Chapter 8 .0: Convolutional neural networks for deep learning.
Last story we talked about ordinary neural networks which are basic building blocks for deep learning, This story I wanna talk about Convolutional neural networks or Convnets.
The convnets have been the major breakthroughs in the field of Deep learning and they perform really well for image recognition, we can also use CNN’s for Natural language processing and speech analysis. In this story I focus on computer vision(Image recognition). Let’s get started!!!!!!
I follow Simon Sinek , he says always start with Why,how and finally What
Why CNN’s ??? Over Ordinary neural networks ??
Let’s say we are training a classifier to identify a cat using an ordinary neural net(where we have input, hidden and output layers)
An ordinary neural networks typically takes features as inputs, for this problem we take image array as inputs, so we have a vector, size of (image width*height) as an input.
We feed it to the model and train it (back propagation) for many images for many iterations.
Once the network is trained then we can give another cat picture to predict (to get the score) to see if it gives the result as cat(high probability score).
well, it works, but wait..
what if I gave the test pictures like these for prediction.
The ordinary network may not predict well(or not get much score for the cat) and what if I gave b/w pictures as test images(assume the train set does not have b/w images)
The network might fail to give the highest probability score as this type of features(b/w) we did not train.
So what is happening here??
What we feed is what we get.
The network understands the mapping between X and y but not the patterns in X.
For above 3 test images the CNN is gonna be able to predict well for cats.

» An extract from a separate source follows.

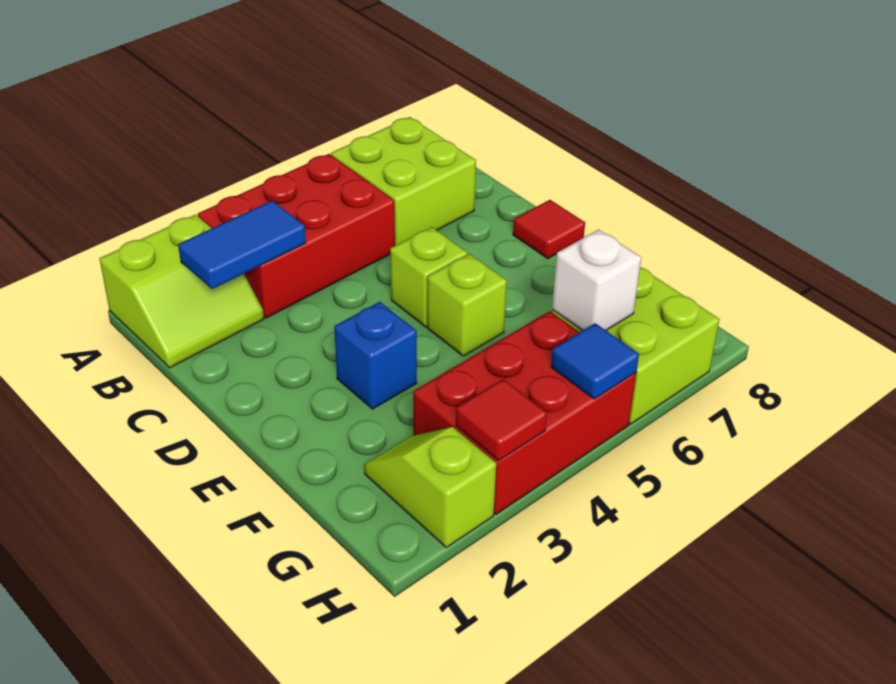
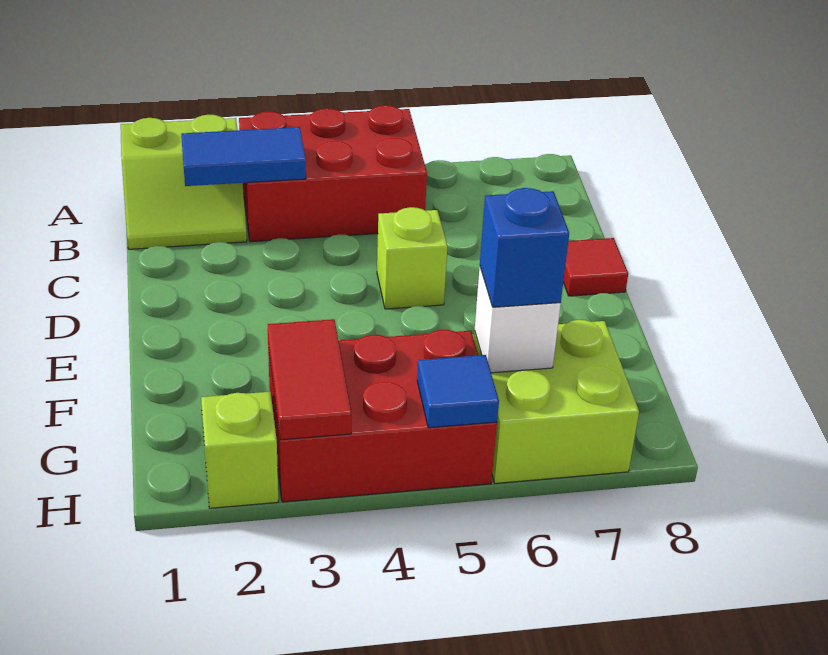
lime 2x2 brick [331,117,476,246] -> none
blue 1x1 brick [334,302,417,409] -> blue 1x1 brick moved to [480,188,569,307]
lime 1x1 brick [427,254,507,356] -> none
red 1x1 tile [456,379,547,461] -> red 1x2 tile [268,319,351,440]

ConvNets are used mainly to look for patterns in an image, we don’t need to give features, the CNN understands the right features by itself as it goes deep.this is one of the reasons why we need CNN’s. Period.
And another reason is, ordinary neural networks don’t scale well for full sized images , let’s say that input images size =100(width) * 100 (height) * 3 (rgb).
then we need to have 30,000 neurons which is very expensive in the network.
Hence We need to learn CNN.
Okay so how does it work???
For every image , it creates many images by applying some filters ( just like photo editing tools )
These filters, we can call weights , kernels or features
they are initialized randomly first then during the training these weights will get updated (the network learns these weights)
let’s take an example, suppose we have an image of 5X5 size like this and filters are like this,
Note : For sake of understanding I assume that 5 X 5 array is full image and the values are pixel values, otherwise it would be a big table of matrix and the values can be anything 0 and 1 or continuous value (- to +).
We have 3 filters which we initialize randomly (we define the filter size).
Note: Here I took 0 or 1 to make the math easy , usually these are continuous values.
if we run each filter all over the image we will get the output images like these.
How did we get the output like these???
Here is how
This is for only one filter, we take a local receptive field in the image and we apply the dot product to a scalar value then we move the window by the Stride and repeat the same process for the entire image.
This process is called Convolution.
so Step1 : Apply Convolution to all the filters for the input image.
Step 2 : Apply Pooling concept for the generate output images
for example, for the first image,
The main goal of pooling is to reduce the size of an image by taking the max values in the window, and padding is not necessary here, but for Padding explanation purpose only I added here.
Step 3 : Normalization, this is the step when you apply an activation function, the most used function here is ReLu (Rectified linear unit)
A rectified linear unit has output 0 if the input is less than 0, and raw output otherwise. That is, if the input is greater than 0, the output is equal to the input.
Here we don’t have any negative values so don’t need to apply , if we assume we have, then it will be,
Step 4 : Feed these values to Fully Connected Neural network(we talked in the last story)
This process I already covered before here, so I don’t talk about it now.
we train the model for all the images in the training set for certain no of epochs, and during training we update the weights using back propagation.
so This is how it works.
So now what is a Convolutional neural network????
A Convolution neural network is a network of different types of layers sequentially connected together.
Types of layers
- Convolution layer where the convolution process happens.
- Pooling layer where the pooling process happens.
- Normalization layer where the activation (ReLu) process happens.
- Fully Connected layer (Dense)
A CNN can typically have multiple Convolution, pooling, Normalization layers and not necessarily following the order.
Here are the examples
Okay now let’s make that cat follow all the steps, we will see how it looks like.
after one layer of convolution and pooling, it will look like this
I hope you get the idea how an image transforms and goes to network for training.
Here I defined 3 X 3 filter size with 3 filters and pooling size = 2 X 2
Anyway coding is not in scope in this story.
We need to define the network architecture and some parameters, then we train the model for all the images in the training set for certain no of epochs, and during training we update the weights using back propagation.
Once the training is done , just like ordinary neural networks we feed forward the test image into the network, at the end we get the probabilities scores.
That’s it for this story , In the next story I will build the convolution neural network from scratch/tensorflow/keras/caffe using the above steps.